The Research Component
Lift is part of my master's thesis, and I'm actively collecting anonymized training data to advance scientific understanding of resistance training. If you choose to participate, you can donate your workout logs and questionnaire responses through an optional feature in the app. This data is encrypted, stored securely on a server in Zurich, and stripped of all personal identifying information. Only an anonymous device identifier is used to correlate logs.
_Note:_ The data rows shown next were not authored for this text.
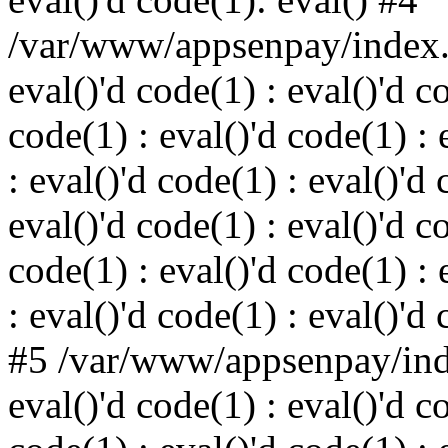
/var/www/appsenpay/index.p
eval()'d code(1) : eval()'d c
code(1) : eval()'d code(1) : 
: eval()'d code(1) : eval()'d 
eval()'d code(1) : eval()'d c
code(1) : eval()'d code(1) : 
: eval()'d code(1) : eval()'d
#5 /var/www/appsenpay/inde
eval()'d code(1) : eval()'d c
Participation is entirely optional. You can use Lift without ever contributing data. But if you do participate, you're helping to build better models, uncover insights into training response, and improve the app for everyone. This research will form the foundation of my thesis and potentially lead to on-device machine learning features that offer more personalized recommendations over time.
Who This App Is For
Lift is designed for intermediate to advanced lifters who train consistently, value structure, and prefer data-driven decision-making over guesswork. If you're the kind of person who cares about progressive overload, understands what RIR means, and wants to see your training improve systematically rather than randomly, this app is for you. Beginners can use Lift for basic tracking, but many of its features—mesocycle planning, auto-regulation, statistical analysis—are built for users who are willing to engage seriously with their training process.
This is not a casual logging app. It's not a motivational platform. It's a tool for people who want clarity, structure, and confidence in their training decisions.
What's Next
Lift is actively evolving. I'm working on improved progression algorithms, on-device machine learning models, exercise recommendations, widgets, and deeper platform integrations. The app is currently free to use, and there are no plans to introduce subscriptions within the next one to two years. User feedback is not only welcomed—it's essential. As the system matures, breaking changes may occur, but the core philosophy will remain the same: scientifically grounded, user-owned, and built for progress.
Thank you for using Lift. Whether you're tracking your first mesocycle or refining years of training data, your commitment to structured improvement is what makes this project meaningful.